A GROWING POT BUSINESS
Medical-marijuana harvester near Zanesville gets OK to make products
ZANESVILLE — What was once an illegal drug is now being harvested weekly in an environmentally controlled, highly secured facility about an hour east of Columbus.
Cannabis has been growing in Grow Ohio's $20 million
facility in Muskingum County since Sept. 10. The first plants were harvested Jan. 23.
The plants are just the start of what Grow Ohio hopes will be a multi-dimensional cannabis operation. This
month, the company became the first in the state to receive a Processor Certificate of Operation from the Ohio Department of Commerce, allowing it to manufacture products from cannabis.

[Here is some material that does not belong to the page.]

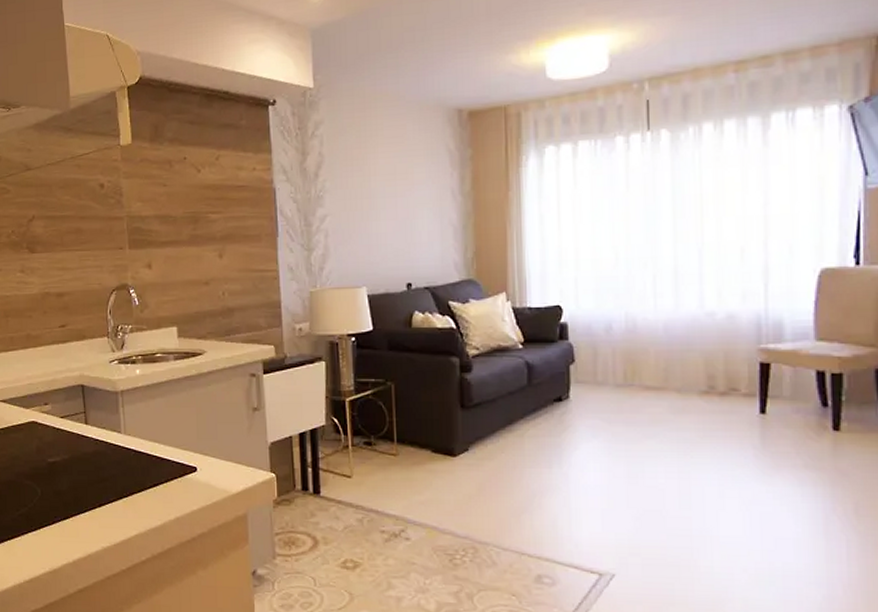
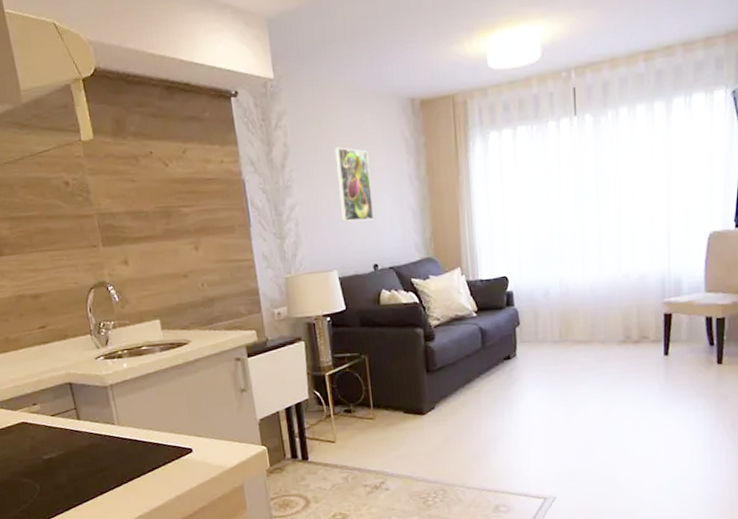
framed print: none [372,158,410,236] -> present [334,147,374,222]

The company plans to produce a cannabis-based line that will include tincture, oil, gummies, capsules and tropical creams. Officials hope to roll out the tinctures and oil in early April, the gummies in early-to-mid April, and the lotions and capsules shortly after, said Justin Hunt, executive vice president of Grow Ohio.
The products will be called Butterfly Effect to represent tranquility.
“One flap of the butterfly's wings can have such a magnitude of changes down the road, and that's really what we hope to have here,” said Josh Febus, director of sales for Grow Ohio. "Something that might seem as insignificant enough as a cultivation facility in Muskingum County can really transcend not only the stigma but help patients across the board change their lives, which we think we're doing here.”
Medical marijuana became legal in Ohio on Sept. 8, 2016 through House Bill 523. Residents can consume marijuana and marijuana products if they receive a recommendation from a doctor. To receive a recommendation, they must have at least one of 21 conditions, including Alzheimer’s disease, cancer, epilepsy, glaucoma, chronic pain or post-traumatic stress disorder.
“We are able to cultivate and produce medical marijuana here in the state of Ohio that will help patients that are struggling with some of the different qualifying medical conditions,” Hunt said.
Grow Ohio received one of 13 level-1 licenses (for operations up to 25,000 square feet). The state also awarded 13 level-2 licenses (up to 3,000 square feet). Ohio's first level-1 grower was Buckeye Relief, near Cleveland.
Two central Ohio recipients of level-1 provisional licenses — Pharmacann Ohio in Buckeye Lake and Ohio Grown Therapies in Johnstown — have not harvested marijuana yet.
Grow Ohio's facility is surrounded by a chain-link fence with security guards at the gate and the door. More than 100 cameras that the state can tap into monitor the facility.
Grow Ohio’s original 15 employees have expanded to roughly 80, most of them cultivators clad in blue suits resembling scrubs. Visitors must wear full-body Tyvek suits and be sprayed down with isopropyl alcohol if they go past the main lobby.many of the rooms where thecannabis grows require visitors to wear hairnets and face masks.
The smell of marijuana hits visitors the moment they enter the lobby. The building is divided among vegetative, flower and transition rooms, all full of lush marijuana plants in various stages of growth. As the plants grow, they are moved from one room to the next until they reach full maturity after 170 days.
Temperature, humidity and lighting are carefully controlled in each room. Checkerboard high-pressure sodium lighting reaching up to 1,000 watts beams down on the growing plants while fans circulate air. A tag with a barcode accompanies each plant the moment it goes into a pot. Flags poke out of the soil with dates and numbers corresponding to the weight of the plants and how much water they have received.
"There's a lot that goes into every day of the 170 days of the growth cycle that's a big factor,” Hunt said. “It's not just: You put it in the pot and let it go for that long.”
In its first year, Grow Ohio plans to harvest 12,000 to 15,000 pounds of marijuana. When fully operational, the company expects to produce about 18,000 pounds a year.
Sales of medical marijuana started Jan. 16 in Wintersville at the CY+ dispensary, and statewide sales totaled 245 pounds and $1,854,900 through March 10. Just three weeks after the first sales were reported, the state issued the first citation for misusing medical marijuana.
Of the 56 dispensaries in Ohio, nine had certificates of operation as of Friday. None planned for central Ohio are open. Harvest Dispensaries in the Clintonville neighborhood has been approved to sell medical marijuana but has not opened.
Insurance companies do not cover medical marijuana, leaving patients to shell out hundreds of dollars for the drug. A little under 3 grams of medical marijuana costs about $50.
Febus, however, sees Grow Ohio as more than just a commercial enterprise.
"You're killing a stigma that's lasted for years upon years that still continues to this day," he said, "but I think folks are starting to wake up and see the natural efficacy of the drug and see that there are ways it can be regulated.”